Last night I couldn't sleep at all. Maybe two hours, total and nonconsecutive. I had an elaborate Fedjur class to prepare and an hour and a half of teaching, beginning at 9:30. I considered cancelling my class and taking a sick day, even though I have never cancelled a class for sickness in twenty years, and failure to get enough sleep is not a sickness. It was an aftereffect of the car accident, however, and one could properly cancel a class for a physical injury. My leg did still hurt. But lack of sleep seemed an inadmissible reason to cancel class. Who calls in sick with insomnia?
I got the class prepared somehow and began by confessing my predicament. Adrenalin got me through at the usual energy level. Teaching some of the peskiest doctrine (reverse-Erie, Tarble's case), I seemed coherent enough to myself. After class, I went to my office to hit the wall. There was a message on the phone from the insurance company about inspecting the wreckage of my car. Two deans paid a visit to see how I was doing. I said I was feeling a bit frazzled and talked a bit about the car I'd ordered the day before. Soon enough, I accepted a ride home from Nina. We stopped at Whole Foods, where I weaved my way past banks of multicolored tulips and pyramids of oranges and cheeses and loaded up on meat, milk, salad, eggs, and red wine.
Back home, I read for a while, meaning to remain awake.

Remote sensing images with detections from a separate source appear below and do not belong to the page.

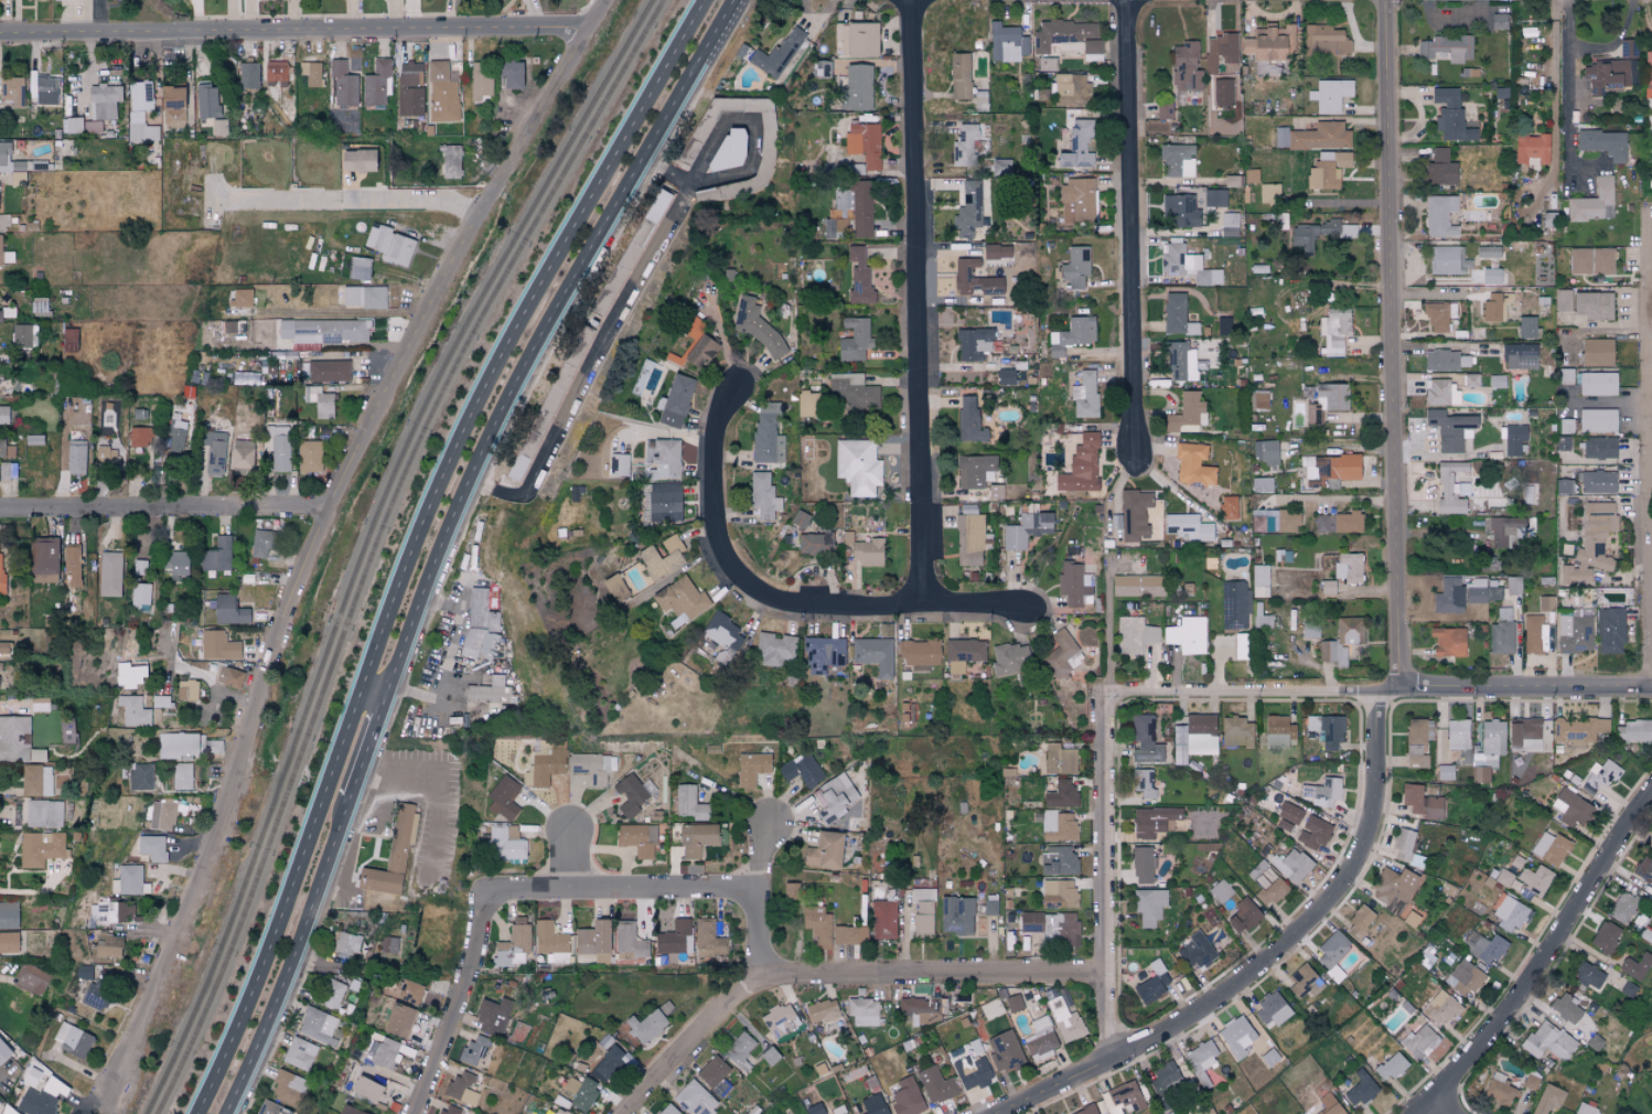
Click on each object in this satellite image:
building: (0, 0)
building: (22, 0)
building: (68, 0)
road: (591, 13)
building: (1498, 21)
road: (295, 29)
building: (1066, 37)
building: (1325, 39)
building: (855, 40)
building: (1006, 42)
building: (1267, 43)
building: (1446, 48)
building: (1628, 48)
building: (1219, 51)
building: (777, 54)
building: (1185, 68)
building: (821, 69)
building: (1648, 70)
building: (275, 73)
building: (310, 74)
building: (510, 75)
building: (248, 76)
building: (959, 76)
building: (1607, 76)
building: (479, 82)
road: (1566, 82)
building: (375, 83)
building: (342, 84)
building: (857, 87)
building: (1072, 87)
building: (410, 89)
building: (46, 90)
building: (13, 91)
building: (441, 93)
building: (1222, 93)
building: (1330, 95)
building: (141, 96)
building: (103, 101)
building: (207, 102)
building: (173, 107)
building: (1164, 110)
building: (1449, 115)
building: (1649, 124)
building: (72, 125)
building: (92, 127)
building: (219, 127)
building: (140, 129)
building: (766, 136)
building: (1280, 137)
building: (1320, 137)
building: (864, 144)
building: (1603, 144)
building: (1077, 145)
building: (964, 146)
building: (730, 148)
building: (1531, 149)
building: (5, 157)
building: (356, 161)
building: (1177, 161)
building: (449, 162)
building: (1440, 168)
building: (1327, 171)
building: (1250, 176)
building: (1269, 193)
road: (414, 198)
building: (1214, 198)
road: (281, 200)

I wanted to stay up until at least 9. At 4, I started to watch TiVo'd "Daily Show" from Monday night. Realizing I was nodding off, I went upstairs to lie down.
I woke up and looked at my watch. It was 5:30. Ah! I'd slept through the night, in my clothes, in my makeup, without even lowering the blinds. That's never happened. It's still dark out, and I feel great, pleased with myself that I'd slept so long, ready to have some coffee, check out the NYT, and prep my 11 am class. And I'd been looking forward to watching "Amercian Idol" last night. Now, there will be two episodes for Wednesday night.
The phone rings, and a man asks me if I would like to take a survey. I'm quite surprised. Who would do survey calls at 5:30 in the morning? "It's not a good time," I tell him. I pick up my Conlaw book and head downstairs. Wait a minute. Is it 5:30 in the morning or 5:30 at night? You can't tell from looking at the clock or from what it looks like outside or from the fact that it's news and not classical music on NPR right now. I genuinely do not know if it's 5:30 in the morning or 5:30 Tuesday night. Could it still be Tuesday? How do I find out? I open up my computer and look at the NYT homepage to see the date. It's the 25th. Tuesday night. I've only slept for an hour and a half on top of my previous night of two hours sleep, and I feel fine and ready to launch into a new day. How terribly strange! Now, I'll need to wind down, get to bed again in a few hours, and hope to create a sleepful night for myself.
How terribly odd! Time to fry up some meat not eggs, pour some wine not coffee, and settle in for an evening of "American Idol" and whatever the TiVo dragged in last night.